Le commerce des diamants ne représente qu’une partie du portefeuille de ces sociétés, rarement stratégique. Les conglomérats de ressources recherchent généralement les activités les plus rentables et, même si les diamants affichent une réputation de stabilité sur le long terme, ils peuvent aussi passer par des périodes de déclin.
L’an dernier, BHP a annoncé son intention de diminuer sa production de diamants en vendant la mine Ekati et le projet d’exploration de Chidliak au Canada ; peu après, Rio Tinto réduisait ses activités d’extraction de diamants et, malgré son implication dans le développement du projet de Bunder en Inde, d’une valeur de 500 millions de dollars, il envisageait de vendre certains de ses actifs.

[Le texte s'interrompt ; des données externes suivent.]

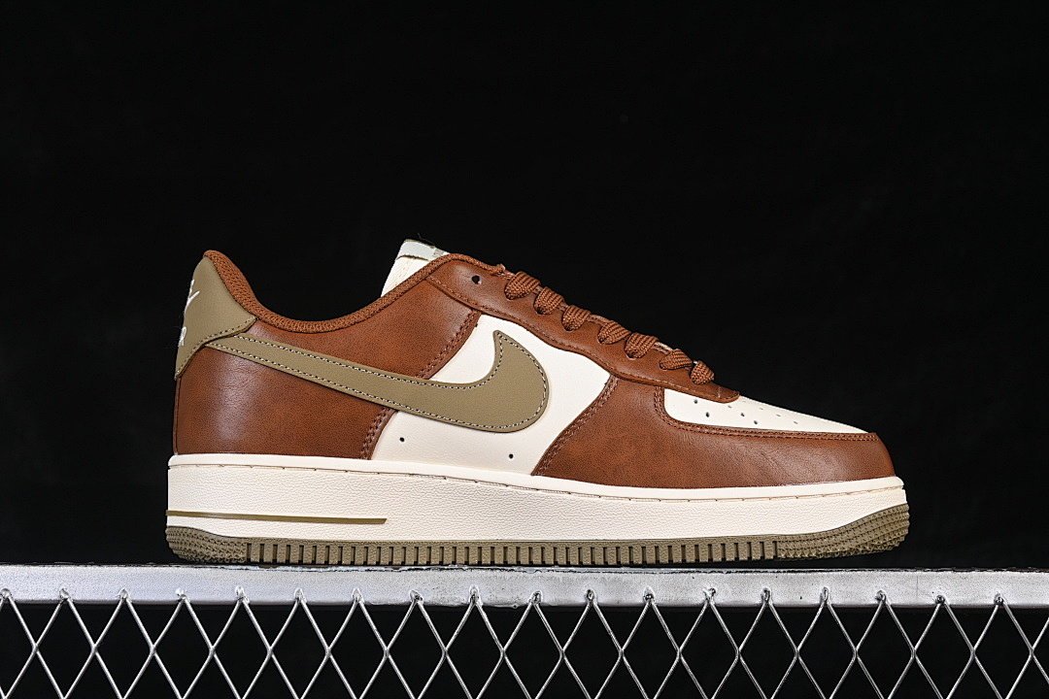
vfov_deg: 18.2
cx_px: 524
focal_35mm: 75
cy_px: 350
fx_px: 2185
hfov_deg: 27.0
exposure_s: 1/80
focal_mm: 50
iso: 160
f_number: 7.1
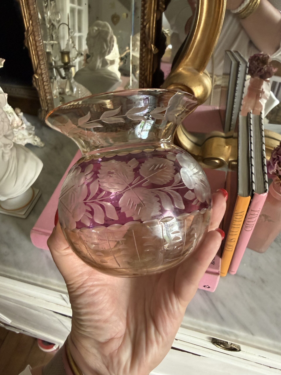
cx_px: 140
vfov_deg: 71.6
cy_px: 188
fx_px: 260
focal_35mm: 24
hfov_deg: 56.8
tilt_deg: -47.9
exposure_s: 1/77
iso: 320
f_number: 2.2
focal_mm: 2.22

Les comparaisons avec les majors ne sont pas logiques ; dès lors, les analystes du marché rencontrent des difficultés pour déterminer l’impact de la production de diamants sur la valeur du stock des conglomérats de ressources diversifiées.
En conclusion, les stocks d’ALROSA pourraient attirer des investisseurs à long terme s’ils pensent qu’une société, au fonctionnement robuste et bien huilé, qui s’est constitué d’importantes réserves d’une ressource qui s’appauvrit, pourrait prendre de la valeur au fil du temps, notamment avec la hausse de la demande des marchés émergents. À court et moyen terme, cependant, une major est plus sensible aux fluctuations de l’offre et de la demande et pourrait connaître une stagnation temporaire, voire un recul. Les capital-risqueurs et investisseurs à la recherche d’actions à fort potentiel ou d’engagements à court terme dans le secteur des mines de diamants se tourneront plus sûrement vers des miniers juniors, aux activités d’exploration et d’extraction risquées, ou vers des sociétés flexibles, dont le portefeuille de production est important.
Les objectifs de ces deux groupes d’investisseurs sont distincts et non compatibles. La comparaison des performances futures d’ALROSA à celles de sociétés flottant déjà sur le marché boursier devrait être impossible car les données sont produites en fonction d’un ensemble de paramètres variés, qui semblent sans rapport les uns avec les autres.